Mammography uses low-dose x-rays to examine the tissues of the breast. The result is an image showing details of the structure and function of specific organs and internal body parts.
To make an appointment for your annual mammogram, please call 800.397.1521 x152975 or 815.748.2975.
Call the Illinois Breast and Cervical Cancer Program for information on free mammogram screenings for qualifying women 1 (888) 522-1282.
Kishwaukee Community Hospital provides full-field digital mammography, advancement over previous forms of digital mammography. Full field digital images are able to show very small masses and are more visible on digital mammography than on standard film screen mammograms.
Digital mammography addresses the weak areas of film mammography, particularly the detection of cancerous masses in women with dense breast tissue. This more advanced technology has the potential to detect currently “invisible” cancers.
Film and digital mammography are similar in their ability to detect cancer. With digital mammography, however, radiologists can manipulate the images electronically to magnify an area, change contrast, or alter brightness. This allows them to scan for detail never before possible.
━━━━━━
» **Actions to take**
a) Output the stretch of the mammography text from "To make an appointment" through "film screen mammograms.", copied word for word.
b) Say whether each statement agrees with the mammography text, answering yes or no and quoting the words that decide it: (i) Kishwaukee Community Hospital offers full-field digital mammography. (ii) Digital mammography detects cancer far better than film mammography. (iii) Radiologists can magnify an area of a digital mammogram electronically.
c) Write the next part of the mammography text, picking up after its last sentence.

» **Data to examine**
━━━━━━
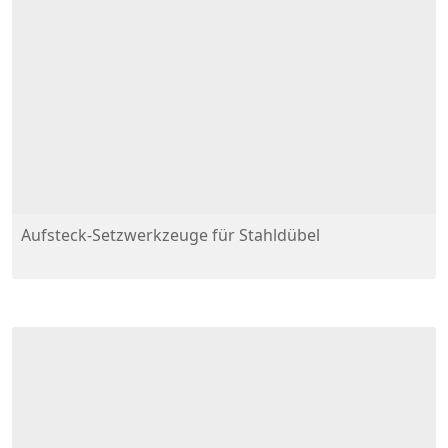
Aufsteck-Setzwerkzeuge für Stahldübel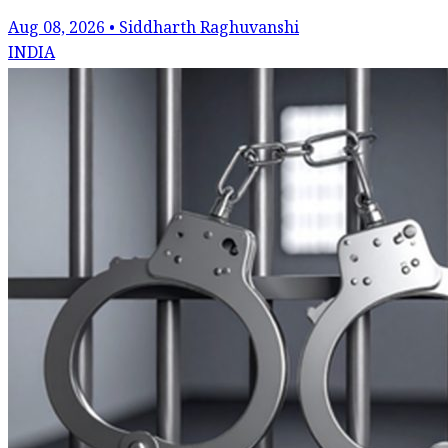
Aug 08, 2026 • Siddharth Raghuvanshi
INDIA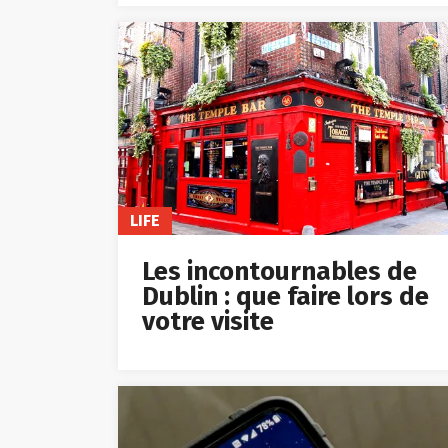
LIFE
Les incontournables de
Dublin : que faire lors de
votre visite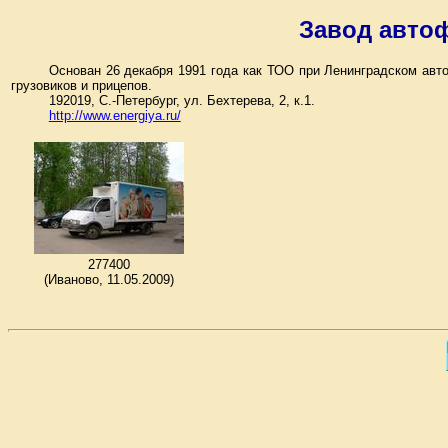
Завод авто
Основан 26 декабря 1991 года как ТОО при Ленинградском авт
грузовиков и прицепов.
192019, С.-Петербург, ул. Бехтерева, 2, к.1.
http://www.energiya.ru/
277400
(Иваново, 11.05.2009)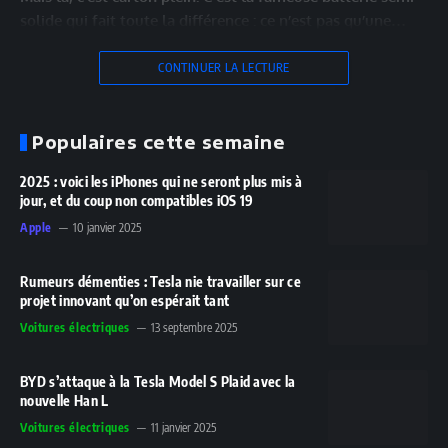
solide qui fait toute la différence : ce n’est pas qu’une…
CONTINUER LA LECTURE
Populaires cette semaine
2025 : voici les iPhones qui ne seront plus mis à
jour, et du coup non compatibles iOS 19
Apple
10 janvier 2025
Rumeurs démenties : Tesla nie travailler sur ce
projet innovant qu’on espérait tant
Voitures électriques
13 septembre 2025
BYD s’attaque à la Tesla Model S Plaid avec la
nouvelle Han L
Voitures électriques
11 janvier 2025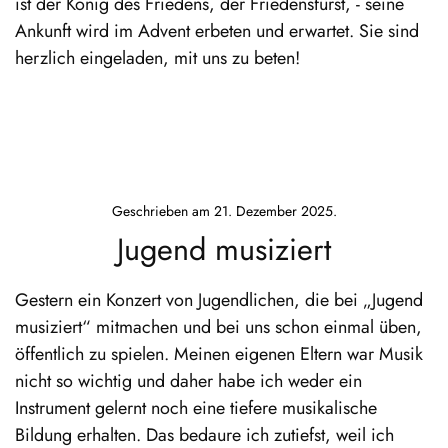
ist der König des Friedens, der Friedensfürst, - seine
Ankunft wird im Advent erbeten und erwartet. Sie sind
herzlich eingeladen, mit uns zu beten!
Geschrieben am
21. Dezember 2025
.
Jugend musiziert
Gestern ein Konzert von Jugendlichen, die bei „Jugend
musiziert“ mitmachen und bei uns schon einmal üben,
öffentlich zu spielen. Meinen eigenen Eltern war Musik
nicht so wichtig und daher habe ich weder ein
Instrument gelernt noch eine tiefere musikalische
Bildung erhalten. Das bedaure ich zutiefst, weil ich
━━━━━━
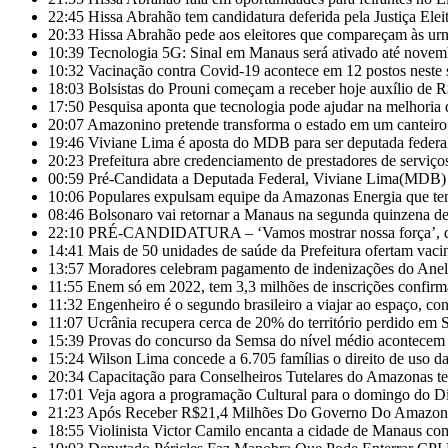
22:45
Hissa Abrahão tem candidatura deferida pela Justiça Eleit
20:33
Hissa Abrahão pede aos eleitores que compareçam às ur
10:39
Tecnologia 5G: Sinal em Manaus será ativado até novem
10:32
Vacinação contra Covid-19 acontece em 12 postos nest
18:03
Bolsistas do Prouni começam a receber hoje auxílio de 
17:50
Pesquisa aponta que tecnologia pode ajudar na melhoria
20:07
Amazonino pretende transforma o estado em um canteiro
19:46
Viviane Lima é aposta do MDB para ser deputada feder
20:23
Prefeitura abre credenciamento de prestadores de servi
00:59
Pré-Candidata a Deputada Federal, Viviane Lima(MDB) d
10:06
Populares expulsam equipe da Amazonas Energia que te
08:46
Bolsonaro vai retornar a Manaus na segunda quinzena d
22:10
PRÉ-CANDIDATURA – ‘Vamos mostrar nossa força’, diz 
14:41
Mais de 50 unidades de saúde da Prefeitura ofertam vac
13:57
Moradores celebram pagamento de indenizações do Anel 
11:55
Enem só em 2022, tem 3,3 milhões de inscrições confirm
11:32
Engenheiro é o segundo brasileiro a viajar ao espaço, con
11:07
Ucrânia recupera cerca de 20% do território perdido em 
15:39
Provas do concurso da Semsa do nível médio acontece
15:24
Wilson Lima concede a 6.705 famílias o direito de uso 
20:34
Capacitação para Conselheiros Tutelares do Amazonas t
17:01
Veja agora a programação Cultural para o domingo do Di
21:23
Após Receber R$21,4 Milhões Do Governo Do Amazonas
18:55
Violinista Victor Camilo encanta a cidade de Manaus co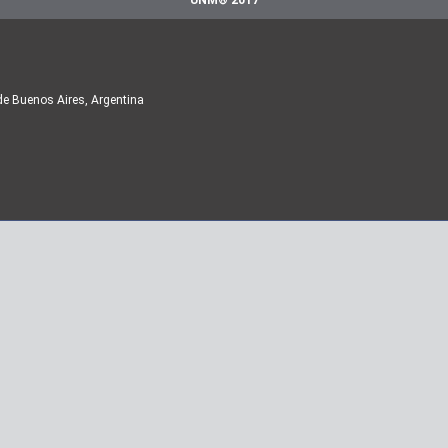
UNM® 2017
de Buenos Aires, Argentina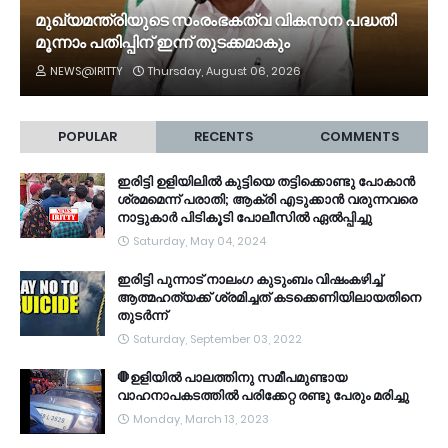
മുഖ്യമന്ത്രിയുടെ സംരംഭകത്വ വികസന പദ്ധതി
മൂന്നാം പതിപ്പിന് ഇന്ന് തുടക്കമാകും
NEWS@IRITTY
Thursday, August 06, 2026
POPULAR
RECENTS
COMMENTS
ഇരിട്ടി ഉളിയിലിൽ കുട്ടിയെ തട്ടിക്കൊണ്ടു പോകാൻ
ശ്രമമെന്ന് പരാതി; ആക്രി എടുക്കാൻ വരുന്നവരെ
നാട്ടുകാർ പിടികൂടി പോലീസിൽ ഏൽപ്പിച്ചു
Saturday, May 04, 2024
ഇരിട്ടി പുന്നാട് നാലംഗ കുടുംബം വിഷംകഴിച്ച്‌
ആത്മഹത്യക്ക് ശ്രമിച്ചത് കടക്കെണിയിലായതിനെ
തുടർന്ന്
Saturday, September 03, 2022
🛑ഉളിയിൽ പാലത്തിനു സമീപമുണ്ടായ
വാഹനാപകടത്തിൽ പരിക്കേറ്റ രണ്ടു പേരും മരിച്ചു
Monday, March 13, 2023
━━━━━━
» **Responses**
a)
To make an appointment for your annual mammogram, please call 800.397.1521 x152975 or 815.748.2975.
Call the Illinois Breast and Cervical Cancer Program for information on free mammogram screenings for qualifying women 1 (888) 522-1282.
Kishwaukee Community Hospital provides full-field digital mammography, advancement over previous forms of digital mammography. Full field digital images are able to show very small masses and are more visible on digital mammography than on standard film screen mammograms.

b)
(i) Yes: "Kishwaukee Community Hospital provides full-field digital mammography"
(ii) No: "Film and digital mammography are similar in their ability to detect cancer."
(iii) Yes: "radiologists can manipulate the images electronically to magnify an area"

c)
Screening Mammography detects changes in women who have no signs or symptoms of breast cancer, and involves compression of the breast to provide the radiologist with two to three clear, sharp images of the breast tissue.
Diagnostic Mammography checks breast tissue in women after a lump or other sign or symptom of breast cancer has been found, and can also be used to evaluate changes found during a screening mammogram.
Galactograms, also called Ductogram, are contrast enhanced mammograms used for imaging of the breast ducts, which aids in the diagnosis of reasons for abnormal nipple discharge, and is helpful in diagnosis of ductal ectasia, fibrocystic changes and intraductal papillomas.
Needle Localization performed with mammography allows the technologist to place a wire marker in proximity of tumors, prior to surgical biopsy, and increases the accuracy of the surgical biopsy when the tumor is too small to be felt.
Stereotactic Breast Biopsy is performed when the patient or physician prefers a non-surgical method of assessing a breast abnormality, and removes cells from a suspicious area in the breast and allows further examination of the abnormal tissue. A needle is used to extract fluid and/or cells from the abnormal area.
Breast Ultrasound helps physicians diagnose breast abnormalities detected during a physical exam and identify abnormalities seen on a screening mammogram.
Ultrasound Guided Breast Biopsy helps guide the technologist to the site of an abnormal growth, when the abnormal area is too small to be felt or find the lesion by hand. A needle is used to extract fluid and/or cells from the abnormal area.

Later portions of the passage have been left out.